A new lawsuit accuses a lawyer representing hundreds of victims defrauded by Bernard Madoff of cheating her own clients through overbilling, discouraging settlements and having conflicts of interest.

The proposed class-action complaint was filed on Wednesday against Becker & Poliakoff LLP and Chaitman LLP over the alleged conduct of Helen Chaitman, who has been perhaps the most visible lawyer representing victims of Madoff since his December 2008 arrest. Madoff, 79, is serving a 150-year prison term.

"We have no comment," Chaitman said in an email on behalf of her namesake firm. Becker & Poliakoff, her former employer, did not immediately respond to requests for comment.

The complaint was filed in the U.S. District Court in Manhattan by trustees of the Florence Shulman Pourover Trust, a defendant in a 2010 lawsuit by Irving Picard, a court-appointed trustee liquidating Bernard L. Madoff Investment Securities LLC.

Picard, who has recovered roughly $12.8 billion for former Madoff customers, sought to recover $1.62 million of "fictitious profits" from the Shulman trust and other defendants that he said were derived improperly from Madoff's fraud.

In Wednesday's complaint, the Shulman trustees said Chaitman's "self-promotion as a savior for other Madoff victims paid off" with a large base of clients.

But they said this left Chaitman with an "irreconcilable" conflict because she represents three groups of plaintiffs with competing interests: "net winners" who withdrew more money from Madoff than they put in, "net losers" who lost money, and "early investors" whose alleged profits predated the fraud.

The Shulman trustees also said Chaitman misled net winners by saying Picard would never settle for less than all he sought, enabling her to bill for "unnecessary" and "often unproductive" work, and did not specify on invoices what work she did.

Both law firms "billed and were paid for needless and quixotic legal work, ostensibly for the benefit of FSPT and members of the proposed class, but which in reality only benefited defendants in the form of increased fees," the complaint said.
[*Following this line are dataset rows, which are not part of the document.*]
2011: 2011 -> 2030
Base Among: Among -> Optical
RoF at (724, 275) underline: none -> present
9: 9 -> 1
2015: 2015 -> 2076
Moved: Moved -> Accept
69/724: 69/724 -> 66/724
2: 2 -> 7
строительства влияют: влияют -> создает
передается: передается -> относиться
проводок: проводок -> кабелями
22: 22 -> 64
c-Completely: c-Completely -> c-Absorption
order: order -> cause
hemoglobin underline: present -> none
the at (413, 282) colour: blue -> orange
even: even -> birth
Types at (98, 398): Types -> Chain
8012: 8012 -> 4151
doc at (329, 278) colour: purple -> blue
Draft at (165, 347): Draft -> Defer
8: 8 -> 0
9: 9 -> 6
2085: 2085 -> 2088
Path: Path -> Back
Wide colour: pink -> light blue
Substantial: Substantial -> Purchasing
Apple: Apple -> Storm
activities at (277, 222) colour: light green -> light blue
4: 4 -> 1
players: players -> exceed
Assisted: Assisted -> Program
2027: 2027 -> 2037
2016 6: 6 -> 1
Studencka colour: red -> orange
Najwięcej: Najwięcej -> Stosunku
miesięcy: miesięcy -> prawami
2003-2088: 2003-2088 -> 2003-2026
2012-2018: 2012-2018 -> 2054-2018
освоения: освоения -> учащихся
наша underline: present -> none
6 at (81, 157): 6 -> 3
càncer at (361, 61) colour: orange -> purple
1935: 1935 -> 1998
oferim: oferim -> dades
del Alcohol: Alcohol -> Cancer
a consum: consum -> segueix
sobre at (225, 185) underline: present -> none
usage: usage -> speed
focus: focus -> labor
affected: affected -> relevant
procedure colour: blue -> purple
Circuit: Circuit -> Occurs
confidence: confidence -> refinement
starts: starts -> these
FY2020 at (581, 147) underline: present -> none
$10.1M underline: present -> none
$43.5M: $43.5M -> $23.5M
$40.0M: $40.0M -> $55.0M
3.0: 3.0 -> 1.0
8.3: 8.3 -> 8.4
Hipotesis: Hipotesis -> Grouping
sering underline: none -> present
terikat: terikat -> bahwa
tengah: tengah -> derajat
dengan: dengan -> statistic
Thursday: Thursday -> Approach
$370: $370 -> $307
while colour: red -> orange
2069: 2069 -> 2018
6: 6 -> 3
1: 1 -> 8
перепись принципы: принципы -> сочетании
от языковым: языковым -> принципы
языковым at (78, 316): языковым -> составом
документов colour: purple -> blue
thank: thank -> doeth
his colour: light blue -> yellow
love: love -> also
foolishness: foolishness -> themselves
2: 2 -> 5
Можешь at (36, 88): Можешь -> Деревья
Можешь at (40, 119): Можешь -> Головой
Dylan Ruga, a lawyer for the Shulman trustees, was not immediately available for comment.

The lawsuit seeks unspecified damages on behalf of people represented by and who paid legal fees to the law firms in connection with the Madoff litigation.

The case is Shulman et al v. Becker & Poliakoff LLP et al, U.S. District Court, Southern District of New York, No. 17-09330.